According to CoreLogic, Sydney and Melbourne had the heaviest weighing in the HVI, and were the “main drag” on the headline growth rates – Sydney housing values were down by 0.2 per cent, Melbourne dropped by 0.04 per cent, and Hobart showed its first monthly fall in 22 months of 0.3 per cent.
Other cities across Australia fared slightly better, including Adelaide at 1.9 per cent growth in April, as well as Brisbane at 1.7 per cent, Canberra at 1.3 per cent, and Perth at 1.1 per cent. Although these cities indicate higher growth rates than Sydney and Melbourne, Mr Lawless warned the trend rate of growth is “easing” in most of these areas as well.
Based on rolling quarterly change, Brisbane dwellings moved through a peak rate of growth in December 2021 at 8.5 per cent, slowing to 5.7 per cent over the most recent three-month period. Similarly, Adelaide moved through a peak in the trend rate of growth in January at 7.4 per cent, reducing to 5.4 per cent in April.
But Perth and Darwin are a tale of two cities that have bucked the trend set by the others, where the rolling quarterly trend has gathered some steam since late 2021. Perth housing values were up 2.4 per cent over the three months ending April compared with a recent lull through late last year when the quarterly trend fell to just 0.4 per cent.
Mr Lawless said a rebound in migration rates as state and international borders reopened could partially explain the “renewed exuberance”, along with persistently low advertised stock levels and strong economic conditions.

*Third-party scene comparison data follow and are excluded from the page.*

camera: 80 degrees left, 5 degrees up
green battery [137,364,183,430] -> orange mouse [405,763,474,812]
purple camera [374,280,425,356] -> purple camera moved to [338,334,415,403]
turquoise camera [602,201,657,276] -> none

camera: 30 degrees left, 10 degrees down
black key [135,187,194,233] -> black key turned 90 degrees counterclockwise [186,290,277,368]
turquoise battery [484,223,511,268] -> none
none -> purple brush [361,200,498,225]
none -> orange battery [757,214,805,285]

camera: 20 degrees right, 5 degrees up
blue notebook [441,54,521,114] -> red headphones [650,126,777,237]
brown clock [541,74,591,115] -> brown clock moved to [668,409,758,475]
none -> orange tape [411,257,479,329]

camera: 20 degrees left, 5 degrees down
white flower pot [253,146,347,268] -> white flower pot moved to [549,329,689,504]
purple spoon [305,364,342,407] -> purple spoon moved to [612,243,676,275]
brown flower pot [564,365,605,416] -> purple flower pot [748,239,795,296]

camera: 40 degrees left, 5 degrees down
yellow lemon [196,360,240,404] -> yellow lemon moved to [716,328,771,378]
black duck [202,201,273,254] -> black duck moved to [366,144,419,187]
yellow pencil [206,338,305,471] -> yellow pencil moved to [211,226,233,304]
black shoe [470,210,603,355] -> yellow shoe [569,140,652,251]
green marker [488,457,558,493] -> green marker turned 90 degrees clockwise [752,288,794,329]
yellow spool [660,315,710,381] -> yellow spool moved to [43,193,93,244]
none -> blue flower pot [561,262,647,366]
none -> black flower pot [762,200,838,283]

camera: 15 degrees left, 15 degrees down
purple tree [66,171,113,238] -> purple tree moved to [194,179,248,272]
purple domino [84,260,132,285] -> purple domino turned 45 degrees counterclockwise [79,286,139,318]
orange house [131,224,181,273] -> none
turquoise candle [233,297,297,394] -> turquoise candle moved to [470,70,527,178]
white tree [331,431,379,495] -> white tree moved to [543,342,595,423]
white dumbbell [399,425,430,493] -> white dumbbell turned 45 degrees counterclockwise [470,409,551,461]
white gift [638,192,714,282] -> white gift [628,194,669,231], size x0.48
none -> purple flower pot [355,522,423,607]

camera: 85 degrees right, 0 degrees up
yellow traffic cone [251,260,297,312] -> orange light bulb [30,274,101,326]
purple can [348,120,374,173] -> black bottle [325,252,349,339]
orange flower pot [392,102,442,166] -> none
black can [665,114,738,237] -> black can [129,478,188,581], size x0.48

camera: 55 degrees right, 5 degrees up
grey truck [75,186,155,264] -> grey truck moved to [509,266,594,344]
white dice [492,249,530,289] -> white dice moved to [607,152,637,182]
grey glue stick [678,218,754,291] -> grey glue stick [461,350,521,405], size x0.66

“While ABS internal migration data by greater capital city is currently only reported to June 2021, the data points to a vast uplift in internal migration to Perth for the year (6,468), a substantial turn-around from the previous four-year average (-3,735).”
While Australian cities are evidently struggling with their housing values, the regional Australian housing markets have told a more upbeat story, having been “somewhat insulated” from the nationwide slowdown, according to CoreLogic.
The figures for the regions show housing values up 1.4 per cent in April across the combined regionals index, compared with a 0.3 per cent gain across the combined capitals.